When she entered the dark house, something told her to look in the closet. She moved a dusty yoga mat aide, and there it was, an umbrella just like the one she had pitched. Now, I remember, if I liked something I always bought a duplicate. Who would believe it? Aquí está.
She picked it up, wiped the dust off the fabric with her sweaty palm, and smiled. Stepping outside, she pushed the open button, for her mother had told her it was bad luck or mala suerte to open an umbrella inside, and the umbrella flew open before her, dark, and shiny like a murder of crows in flight. Then, she noticed that there was a long tear in the fabric.
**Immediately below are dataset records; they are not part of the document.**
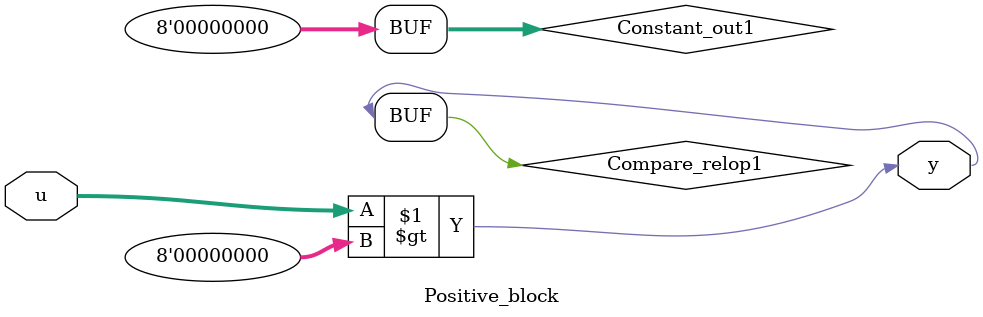
<source format=v>



`timescale 1 ns / 1 ns

module Positive_block
          (u,
           y);


  input   [7:0] u;  // uint8
  output  y;


  wire [7:0] Constant_out1;  // uint8
  wire Compare_relop1;


  assign Constant_out1 = 8'b00000000;



  assign Compare_relop1 = u > Constant_out1;



  assign y = Compare_relop1;

endmodule  // Positive_block


</source>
Suddenly, she remembered how the wind once blew the umbrella out of her hands, and it landed in her rose bush. Despite taking her time, when she pulled it out, it got snagged leaving a slit, an emptiness. Now when she poked a crooked finger through the rip, a tear plopped on the linoleum.
The umbrella placed back in the closet, she sat down in the easy chair next to the picture window, the exact spot where her husband had died in his sleep after a massive heart attack, years ago. With eyes closed, she drifted, waded in a pool of darkness.
Tomorrow, mi hijo is coming, and I’ll tell him the saga of the old umbrella.
How we’ll laugh. But is there anything to laugh about?
Sure, there is, I’m sure he’d agree, no matter what, there’s always something to laugh about even when you feel like crying.